Value Investoren kaufen fast ausschließlich nach dem Motto Buy and Hold. Das bedeutet, dass sie einen einmal getätigten Kauf sehr selten wieder verkaufen. Sie haben zumindest einen sehr langen Anlagehorizont. Das hat mehrere Gründe. Zunächst gehen Value Investoren davon aus, dass sich der Preis des Unternehmens dem eigentlichen Wert früher oder später anpassen wird. Darüber hinaus kommt es über die Jahre und Jahrzehnte bei vielen fundamental gut aufgestellte Unternehmen zu einer weiteren Wertsteigerung. Value Investoren vertrauen darauf, dass andere Anleger den Wert des Unternehmens mit der Zeit ebenfalls erkennen und Anteile kaufen.

Kostenvorteile

Value Investing hat Kostenvorteile. Zum Einen sparen diese Anlagestrategie Tradinggebühren. Jeder ausgeführte Trade bei einem Broker verursacht Gebühren. Diese schwanken in etwa zwischen 6 und 10 Euro Mindestgebühr. Es liegt auf der Hand. Wenn ich meine Aktien länger halte, zahle ich weniger Gebühren. Zum Anderen müssen Aktiengewinne, die über den Freibetrag von 801 bzw. 1602 Euro hinaus gehen, jährlich versteuert werden.

Zeitvorteile

Die meisten von uns sind berufstätig und viele von uns haben weitere Verpflichtungen wie Familie oder Freunde. Auf diese Errungenschaften wollen wir auch nicht verzichten. Aktives Trading nimmt jedoch viel Zeit in Anspruch. Hierfür muss man Aktien sichten, bewerten, Kursverläufe beobachten, den Markt verfolgen und eventuell auch die Charttechnik verstehen. Den meisten Menschen fehlen schlicht und ergreifend die Zeit und die Muse sich in diese Thematik einzuarbeiten. Selbst wenn wir es tun würden, hätten wir am Markt gegenüber den Profis und den extra dafür entwickelten Algorithmen klare Wettbewerbsnachteile. Beim Value Investing benötige ich weder vertieftes Börsenwissen, noch viel Zeit oder eine überdurchschnittliche Intelligenz.
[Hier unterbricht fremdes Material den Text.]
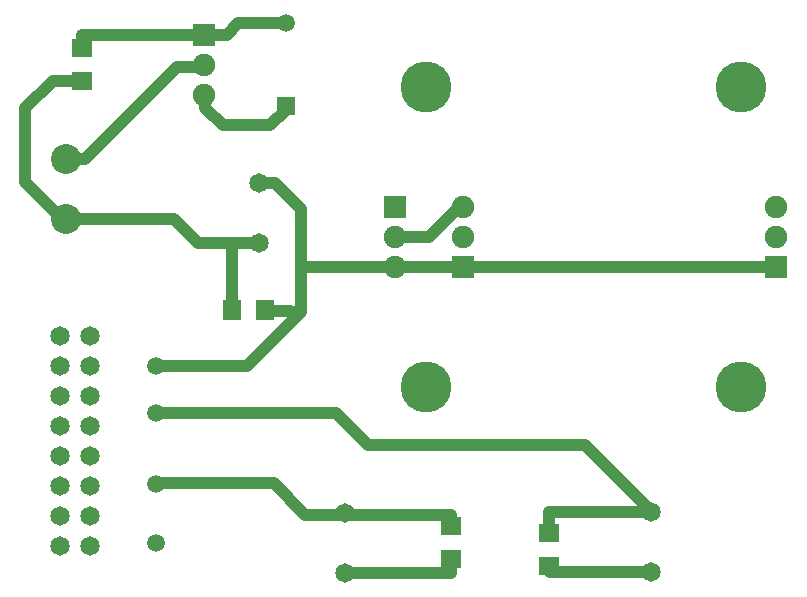
<source format=gbr>
G04 DipTrace 4.2.0.1*
G04 1 - Top.gbr*
%MOIN*%
G04 #@! TF.FileFunction,Copper,L1,Top*
G04 #@! TF.Part,Single*
G04 #@! TA.AperFunction,Conductor*
%ADD16C,0.03937*%
G04 #@! TA.AperFunction,ComponentPad*
%ADD18C,0.065*%
%ADD19C,0.17*%
%ADD20R,0.074803X0.074803*%
%ADD21C,0.074803*%
%ADD22C,0.064961*%
%ADD23C,0.059055*%
%ADD24R,0.059055X0.059055*%
%ADD25C,0.059055*%
%ADD26R,0.070866X0.062992*%
G04 #@! TA.AperFunction,ComponentPad*
%ADD27C,0.1*%
%ADD28R,0.062992X0.070866*%
%FSLAX26Y26*%
G04*
G70*
G90*
G75*
G01*
G04 Top*
%LPD*%
X603675Y1985875D2*
D16*
X964327D1*
X1045278Y1904924D1*
X1246508D1*
X603675Y1985875D2*
X590239D1*
X468024Y2108091D1*
Y2353980D1*
X560066Y2446022D1*
X657764D1*
X1246508Y1904924D2*
X1157039D1*
Y1683007D1*
X1535597Y805454D2*
X1888950D1*
Y853451D1*
X2215560Y829879D2*
X2218928D1*
Y807420D1*
X2553238D1*
X1535597Y1005454D2*
X1542135D1*
Y1000537D1*
X1399661D1*
X1295972Y1104226D1*
X896650D1*
X905512Y1095364D1*
Y1102362D1*
X1535597Y1005454D2*
Y999480D1*
X1888950D1*
Y963688D1*
X1702531Y1925457D2*
X1814462D1*
X1914478Y2025472D1*
X1929134D1*
X905512Y1338583D2*
X1502707D1*
X1609478Y1231812D1*
X2333409D1*
X2553238Y1011984D1*
Y1007420D1*
X2215560D1*
Y940115D1*
X1246508Y2104924D2*
X1300849D1*
X1387248Y2018525D1*
Y1825457D1*
X1702531D1*
X905512Y1496063D2*
X1206458D1*
X1387248Y1676853D1*
Y1825457D1*
X1267276Y1683007D2*
X1387248Y1676853D1*
X1062992Y2398425D2*
X1067371D1*
Y2356661D1*
X1126484Y2297549D1*
X1285697D1*
X1338583Y2350434D1*
Y2362205D1*
X1702531Y1825457D2*
X1929134D1*
Y1825472D1*
X2972438D1*
X603675Y2185875D2*
X666714D1*
X973715Y2492877D1*
X1062992D1*
Y2498425D1*
Y2598425D2*
X657764D1*
Y2556259D1*
X1062992Y2598425D2*
X1139764D1*
X1179134Y2637795D1*
X1338583D1*
D18*
X585605Y1495621D3*
Y1395621D3*
Y1295621D3*
Y1195621D3*
Y1095621D3*
Y995621D3*
Y895621D3*
X685605D3*
Y995621D3*
Y1095621D3*
Y1195621D3*
Y1295621D3*
Y1395621D3*
Y1495621D3*
Y1595621D3*
X585605D3*
D19*
X2853709Y2426125D3*
Y1426125D3*
D20*
X1702531Y2025457D3*
D21*
Y1925457D3*
Y1825457D3*
D20*
X2972438Y1825472D3*
D21*
Y1925472D3*
Y2025472D3*
D19*
X1804559Y2425457D3*
Y1425457D3*
D22*
X1246508Y1904924D3*
Y2104924D3*
X2553238Y807420D3*
Y1007420D3*
X1535597Y805454D3*
Y1005454D3*
D23*
X905512Y905512D3*
Y1102362D3*
Y1338583D3*
Y1496063D3*
D20*
X1062992Y2598425D3*
D21*
Y2498425D3*
Y2398425D3*
D24*
X1338583Y2362205D3*
D25*
Y2637795D3*
D26*
X657764Y2446022D3*
Y2556259D3*
D27*
X603675Y1985875D3*
Y2185875D3*
D26*
X1888950Y853451D3*
Y963688D3*
X2215560Y829879D3*
Y940115D3*
D28*
X1157039Y1683007D3*
X1267276D3*
D20*
X1929134Y1825472D3*
D21*
Y1925472D3*
Y2025472D3*
M02*

</source>
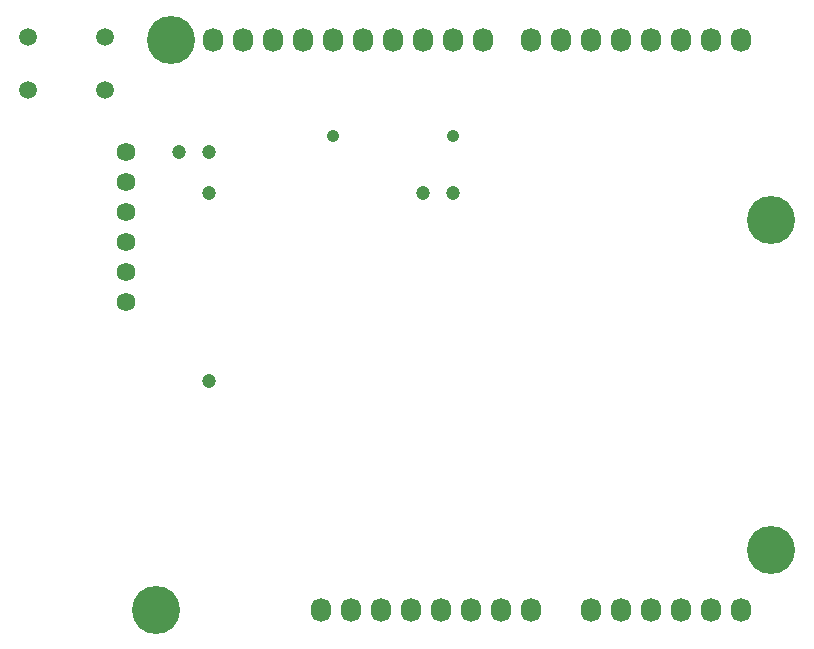
<source format=gbr>
%TF.GenerationSoftware,KiCad,Pcbnew,6.0.0-d3dd2cf0fa~116~ubuntu21.10.1*%
%TF.CreationDate,2022-01-02T17:45:00-05:00*%
%TF.ProjectId,ardustack-io,61726475-7374-4616-936b-2d696f2e6b69,rev?*%
%TF.SameCoordinates,Original*%
%TF.FileFunction,Soldermask,Top*%
%TF.FilePolarity,Negative*%
%FSLAX46Y46*%
G04 Gerber Fmt 4.6, Leading zero omitted, Abs format (unit mm)*
G04 Created by KiCad (PCBNEW 6.0.0-d3dd2cf0fa~116~ubuntu21.10.1) date 2022-01-02 17:45:00*
%MOMM*%
%LPD*%
G01*
G04 APERTURE LIST*
%ADD10O,1.727200X2.032000*%
%ADD11C,4.064000*%
%ADD12C,1.050000*%
%ADD13C,1.200000*%
%ADD14C,1.500000*%
%ADD15C,1.590000*%
G04 APERTURE END LIST*
D10*
%TO.C,P1*%
X138938000Y-123825000D03*
X141478000Y-123825000D03*
X144018000Y-123825000D03*
X146558000Y-123825000D03*
X149098000Y-123825000D03*
X151638000Y-123825000D03*
X154178000Y-123825000D03*
X156718000Y-123825000D03*
%TD*%
%TO.C,P2*%
X161798000Y-123825000D03*
X164338000Y-123825000D03*
X166878000Y-123825000D03*
X169418000Y-123825000D03*
X171958000Y-123825000D03*
X174498000Y-123825000D03*
%TD*%
%TO.C,P3*%
X129794000Y-75565000D03*
X132334000Y-75565000D03*
X134874000Y-75565000D03*
X137414000Y-75565000D03*
X139954000Y-75565000D03*
X142494000Y-75565000D03*
X145034000Y-75565000D03*
X147574000Y-75565000D03*
X150114000Y-75565000D03*
X152654000Y-75565000D03*
%TD*%
%TO.C,P4*%
X156718000Y-75565000D03*
X159258000Y-75565000D03*
X161798000Y-75565000D03*
X164338000Y-75565000D03*
X166878000Y-75565000D03*
X169418000Y-75565000D03*
X171958000Y-75565000D03*
X174498000Y-75565000D03*
%TD*%
D11*
%TO.C,P5*%
X124968000Y-123825000D03*
%TD*%
%TO.C,P6*%
X177038000Y-118745000D03*
%TD*%
%TO.C,P7*%
X126238000Y-75565000D03*
%TD*%
%TO.C,P8*%
X177038000Y-90805000D03*
%TD*%
D12*
%TO.C,R2*%
X139914000Y-83693000D03*
X150114000Y-83693000D03*
%TD*%
D13*
%TO.C,C1*%
X129450000Y-85050000D03*
X126950000Y-85050000D03*
%TD*%
D14*
%TO.C,S1*%
X114150000Y-75350000D03*
X120650000Y-75350000D03*
X114150000Y-79850000D03*
X120650000Y-79850000D03*
%TD*%
D13*
%TO.C,LED1*%
X150114000Y-88600000D03*
X147574000Y-88600000D03*
%TD*%
D15*
%TO.C,J1*%
X122400000Y-97750000D03*
X122400000Y-95210000D03*
X122400000Y-92670000D03*
X122400000Y-90130000D03*
X122400000Y-87590000D03*
X122400000Y-85050000D03*
%TD*%
D13*
%TO.C,R1*%
X129450000Y-104500000D03*
X129450000Y-88600000D03*
%TD*%
M02*

</source>
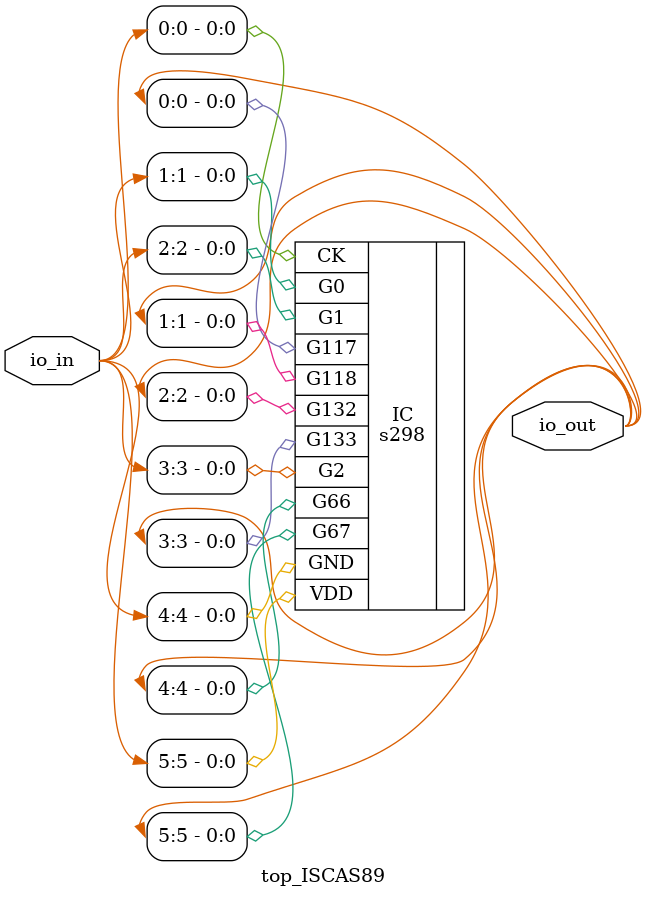
<source format=v>
module top_ISCAS89(
    input  [7:0] io_in,
    output [7:0] io_out
);


s298 IC(.G117(io_out[0]), .G118(io_out[1]), .G132(io_out[2]), .G133(io_out[3]),.G66(io_out[4]), .G67(io_out[5]), .CK(io_in[0]), .G0(io_in[1]), .G1(io_in[2]), .G2(io_in[3]), .GND(io_in[4]), .VDD(io_in[5]));


endmodule

</source>
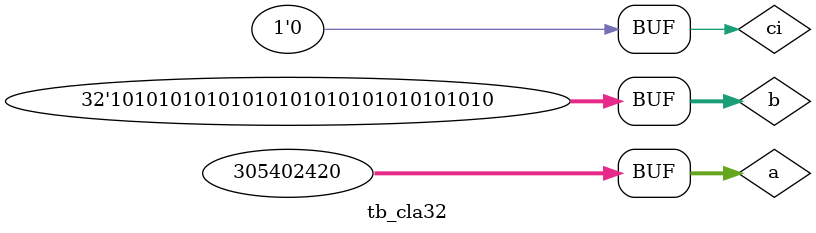
<source format=v>
`timescale 1ns/100ps
module tb_cla32;
	reg [31:0] a,b;
	reg ci;
	wire [31:0] s;
	wire co;

	cla32 cla32(a,b,ci,s,co);
	
	initial begin
	a = 32'h0000_0000; b = 32'hefff_ffff; ci = 1'b1;
	#10; b = 32'hffff_ffff;
	#10; ci = 1'b0;
	#10; a = 32'h1234_1234; b = 32'haaaa_aaaa;
	end
endmodule
</source>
Was braucht man, um Value Investor zu werden?

An Fähigkeiten, Eigenschaften und Tools braucht man lediglich ein Verständnis für Value Investing (Basics), ein klar definiertes System und sehr viel Geduld.

In dieser Themenreihe werde ich dir die wichtigsten Grundlagen des Value Investing etwas näher bringen. Das bedeutet nicht zwangsläufig, dass diese von mir vorgestellten Basics der einzige Zugang zum Value Investing sind. Betrachte sie eher als Start oder als Ergänzung zu bereits erworbenem Wissen und gestalte dir dein eigenes Anlagesystem.